Required work
Scan the records below. List lines holding "round".

☆ ☆ ☆ ☆ ☆

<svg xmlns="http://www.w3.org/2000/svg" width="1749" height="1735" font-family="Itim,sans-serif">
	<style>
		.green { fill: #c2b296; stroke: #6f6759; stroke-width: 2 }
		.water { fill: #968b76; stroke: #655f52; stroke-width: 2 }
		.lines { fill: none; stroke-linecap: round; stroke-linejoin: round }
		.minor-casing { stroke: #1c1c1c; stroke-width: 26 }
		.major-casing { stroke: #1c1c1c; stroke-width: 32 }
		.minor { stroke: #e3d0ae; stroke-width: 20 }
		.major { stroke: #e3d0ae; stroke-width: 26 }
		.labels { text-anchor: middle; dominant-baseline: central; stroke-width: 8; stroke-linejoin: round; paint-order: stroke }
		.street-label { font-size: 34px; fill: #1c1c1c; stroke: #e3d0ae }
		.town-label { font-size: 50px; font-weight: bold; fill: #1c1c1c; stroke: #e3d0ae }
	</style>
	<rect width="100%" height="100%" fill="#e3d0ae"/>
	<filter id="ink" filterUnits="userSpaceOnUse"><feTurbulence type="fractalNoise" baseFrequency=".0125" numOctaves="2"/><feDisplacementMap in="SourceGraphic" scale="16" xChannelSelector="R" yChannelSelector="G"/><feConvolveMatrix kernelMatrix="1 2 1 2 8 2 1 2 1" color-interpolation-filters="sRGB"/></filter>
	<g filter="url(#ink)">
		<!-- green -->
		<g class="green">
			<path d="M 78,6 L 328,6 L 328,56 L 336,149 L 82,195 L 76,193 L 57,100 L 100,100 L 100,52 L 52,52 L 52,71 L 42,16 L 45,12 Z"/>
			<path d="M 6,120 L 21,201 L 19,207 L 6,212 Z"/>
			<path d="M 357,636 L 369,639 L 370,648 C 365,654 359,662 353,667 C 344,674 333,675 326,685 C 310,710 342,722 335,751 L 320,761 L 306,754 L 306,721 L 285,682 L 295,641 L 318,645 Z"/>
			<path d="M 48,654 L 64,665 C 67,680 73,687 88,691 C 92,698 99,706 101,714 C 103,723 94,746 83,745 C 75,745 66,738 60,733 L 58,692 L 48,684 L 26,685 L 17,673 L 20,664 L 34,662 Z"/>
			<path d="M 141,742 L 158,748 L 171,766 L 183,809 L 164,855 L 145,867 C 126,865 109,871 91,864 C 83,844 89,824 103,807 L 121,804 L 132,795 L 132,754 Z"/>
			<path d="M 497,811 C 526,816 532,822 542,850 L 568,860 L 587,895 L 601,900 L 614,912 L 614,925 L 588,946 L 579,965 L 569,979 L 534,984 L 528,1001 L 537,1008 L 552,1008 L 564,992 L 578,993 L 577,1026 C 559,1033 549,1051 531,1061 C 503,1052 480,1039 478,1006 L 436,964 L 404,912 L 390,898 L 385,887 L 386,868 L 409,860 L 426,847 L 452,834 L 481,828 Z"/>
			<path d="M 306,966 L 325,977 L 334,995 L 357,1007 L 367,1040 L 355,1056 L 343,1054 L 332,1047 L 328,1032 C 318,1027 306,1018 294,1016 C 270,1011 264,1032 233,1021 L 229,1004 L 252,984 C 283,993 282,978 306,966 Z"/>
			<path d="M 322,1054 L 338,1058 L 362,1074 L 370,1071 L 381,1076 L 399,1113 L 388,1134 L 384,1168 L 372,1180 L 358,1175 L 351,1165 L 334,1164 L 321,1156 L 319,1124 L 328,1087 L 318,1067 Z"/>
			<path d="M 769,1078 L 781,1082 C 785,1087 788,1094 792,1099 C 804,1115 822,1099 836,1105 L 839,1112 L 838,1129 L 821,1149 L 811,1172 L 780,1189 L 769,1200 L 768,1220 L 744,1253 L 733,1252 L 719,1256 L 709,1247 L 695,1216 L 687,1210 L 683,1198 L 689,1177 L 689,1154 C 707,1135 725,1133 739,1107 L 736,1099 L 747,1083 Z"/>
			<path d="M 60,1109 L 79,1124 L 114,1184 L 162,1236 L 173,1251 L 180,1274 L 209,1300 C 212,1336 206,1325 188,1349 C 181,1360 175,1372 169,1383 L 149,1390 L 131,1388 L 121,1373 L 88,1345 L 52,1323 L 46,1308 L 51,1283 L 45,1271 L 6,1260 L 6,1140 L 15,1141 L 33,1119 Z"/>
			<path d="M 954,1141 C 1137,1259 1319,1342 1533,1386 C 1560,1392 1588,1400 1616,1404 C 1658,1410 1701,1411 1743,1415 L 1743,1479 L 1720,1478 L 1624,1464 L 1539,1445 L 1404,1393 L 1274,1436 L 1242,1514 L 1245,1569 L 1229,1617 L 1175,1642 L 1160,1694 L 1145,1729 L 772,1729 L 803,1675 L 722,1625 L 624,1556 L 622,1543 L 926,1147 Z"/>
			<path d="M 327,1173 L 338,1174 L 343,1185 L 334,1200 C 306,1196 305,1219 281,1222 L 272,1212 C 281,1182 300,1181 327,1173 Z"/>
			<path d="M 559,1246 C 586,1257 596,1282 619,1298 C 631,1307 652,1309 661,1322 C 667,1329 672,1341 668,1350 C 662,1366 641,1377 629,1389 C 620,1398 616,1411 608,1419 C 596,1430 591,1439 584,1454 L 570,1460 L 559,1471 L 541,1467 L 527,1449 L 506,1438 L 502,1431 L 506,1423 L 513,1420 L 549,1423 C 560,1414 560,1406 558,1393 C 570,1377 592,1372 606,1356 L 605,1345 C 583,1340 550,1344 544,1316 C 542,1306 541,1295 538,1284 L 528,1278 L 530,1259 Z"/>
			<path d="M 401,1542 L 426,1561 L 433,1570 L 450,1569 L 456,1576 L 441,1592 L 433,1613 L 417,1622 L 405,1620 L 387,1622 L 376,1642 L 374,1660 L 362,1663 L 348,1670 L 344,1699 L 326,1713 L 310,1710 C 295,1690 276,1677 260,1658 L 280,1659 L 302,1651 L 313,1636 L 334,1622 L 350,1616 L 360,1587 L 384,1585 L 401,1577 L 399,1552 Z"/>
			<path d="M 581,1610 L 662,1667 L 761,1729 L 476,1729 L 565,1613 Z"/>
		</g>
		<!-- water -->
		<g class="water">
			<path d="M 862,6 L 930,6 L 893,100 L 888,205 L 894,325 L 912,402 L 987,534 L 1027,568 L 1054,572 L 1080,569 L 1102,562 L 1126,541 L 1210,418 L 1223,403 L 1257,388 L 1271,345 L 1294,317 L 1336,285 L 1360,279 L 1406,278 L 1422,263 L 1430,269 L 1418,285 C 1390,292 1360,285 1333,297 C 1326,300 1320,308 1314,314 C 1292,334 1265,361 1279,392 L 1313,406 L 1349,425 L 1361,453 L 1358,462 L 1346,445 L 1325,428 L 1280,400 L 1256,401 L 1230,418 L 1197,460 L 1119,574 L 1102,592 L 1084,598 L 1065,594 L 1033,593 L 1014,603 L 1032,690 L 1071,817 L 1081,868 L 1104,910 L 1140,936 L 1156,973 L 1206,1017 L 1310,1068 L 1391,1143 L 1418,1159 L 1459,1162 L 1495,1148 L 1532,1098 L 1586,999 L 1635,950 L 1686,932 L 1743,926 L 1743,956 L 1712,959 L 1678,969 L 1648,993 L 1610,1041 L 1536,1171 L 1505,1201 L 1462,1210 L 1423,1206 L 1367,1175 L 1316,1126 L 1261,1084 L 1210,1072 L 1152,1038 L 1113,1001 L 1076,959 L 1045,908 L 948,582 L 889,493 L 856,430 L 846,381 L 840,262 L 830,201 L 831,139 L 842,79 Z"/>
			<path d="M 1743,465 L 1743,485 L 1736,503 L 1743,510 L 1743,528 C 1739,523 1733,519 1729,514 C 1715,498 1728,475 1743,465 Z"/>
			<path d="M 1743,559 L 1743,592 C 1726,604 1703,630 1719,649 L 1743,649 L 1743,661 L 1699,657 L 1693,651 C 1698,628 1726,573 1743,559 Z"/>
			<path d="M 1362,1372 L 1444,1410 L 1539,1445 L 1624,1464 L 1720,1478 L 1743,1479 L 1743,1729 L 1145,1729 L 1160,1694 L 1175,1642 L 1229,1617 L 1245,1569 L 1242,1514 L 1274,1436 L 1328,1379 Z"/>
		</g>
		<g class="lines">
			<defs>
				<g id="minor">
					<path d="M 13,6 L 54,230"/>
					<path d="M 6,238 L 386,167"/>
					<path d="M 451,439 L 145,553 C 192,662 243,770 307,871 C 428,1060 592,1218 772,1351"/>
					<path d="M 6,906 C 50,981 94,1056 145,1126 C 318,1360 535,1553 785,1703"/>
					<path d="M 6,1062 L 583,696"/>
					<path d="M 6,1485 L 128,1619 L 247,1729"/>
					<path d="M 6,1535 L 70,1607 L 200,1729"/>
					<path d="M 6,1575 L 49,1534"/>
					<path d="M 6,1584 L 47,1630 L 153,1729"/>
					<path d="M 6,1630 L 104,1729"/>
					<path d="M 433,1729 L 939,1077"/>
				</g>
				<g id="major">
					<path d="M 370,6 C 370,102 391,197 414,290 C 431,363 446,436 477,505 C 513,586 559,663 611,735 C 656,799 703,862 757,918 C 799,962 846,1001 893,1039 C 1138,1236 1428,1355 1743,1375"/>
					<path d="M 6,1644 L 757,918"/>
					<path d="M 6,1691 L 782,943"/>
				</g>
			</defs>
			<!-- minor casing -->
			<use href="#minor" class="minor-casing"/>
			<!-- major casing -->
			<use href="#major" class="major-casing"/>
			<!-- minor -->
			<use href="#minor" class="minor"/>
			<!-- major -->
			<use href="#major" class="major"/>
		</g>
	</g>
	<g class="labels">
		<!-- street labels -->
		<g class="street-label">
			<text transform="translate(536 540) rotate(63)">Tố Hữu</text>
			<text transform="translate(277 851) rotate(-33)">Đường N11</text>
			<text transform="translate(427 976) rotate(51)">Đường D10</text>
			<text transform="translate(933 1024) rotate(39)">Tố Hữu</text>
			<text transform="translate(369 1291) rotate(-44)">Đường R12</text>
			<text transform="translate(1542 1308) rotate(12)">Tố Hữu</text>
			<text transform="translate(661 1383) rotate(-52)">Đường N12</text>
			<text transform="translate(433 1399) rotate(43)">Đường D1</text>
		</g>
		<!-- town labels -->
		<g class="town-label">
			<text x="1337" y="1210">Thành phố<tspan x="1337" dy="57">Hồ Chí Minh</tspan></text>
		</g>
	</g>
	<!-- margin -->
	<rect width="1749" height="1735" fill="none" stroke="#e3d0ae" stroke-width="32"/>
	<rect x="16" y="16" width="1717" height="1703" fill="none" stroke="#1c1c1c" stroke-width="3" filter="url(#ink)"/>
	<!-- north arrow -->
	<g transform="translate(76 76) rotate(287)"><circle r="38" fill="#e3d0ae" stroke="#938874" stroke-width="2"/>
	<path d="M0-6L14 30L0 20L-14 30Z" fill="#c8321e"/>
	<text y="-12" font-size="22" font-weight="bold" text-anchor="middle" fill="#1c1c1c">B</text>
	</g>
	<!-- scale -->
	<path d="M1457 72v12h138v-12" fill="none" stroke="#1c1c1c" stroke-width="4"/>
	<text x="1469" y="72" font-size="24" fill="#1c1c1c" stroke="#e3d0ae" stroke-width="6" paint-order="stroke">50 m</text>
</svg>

☆ ☆ ☆ ☆ ☆

Solution to this exercise
		.lines { fill: none; stroke-linecap: round; stroke-linejoin: round }
		.labels { text-anchor: middle; dominant-baseline: central; stroke-width: 8; stroke-linejoin: round; paint-order: stroke }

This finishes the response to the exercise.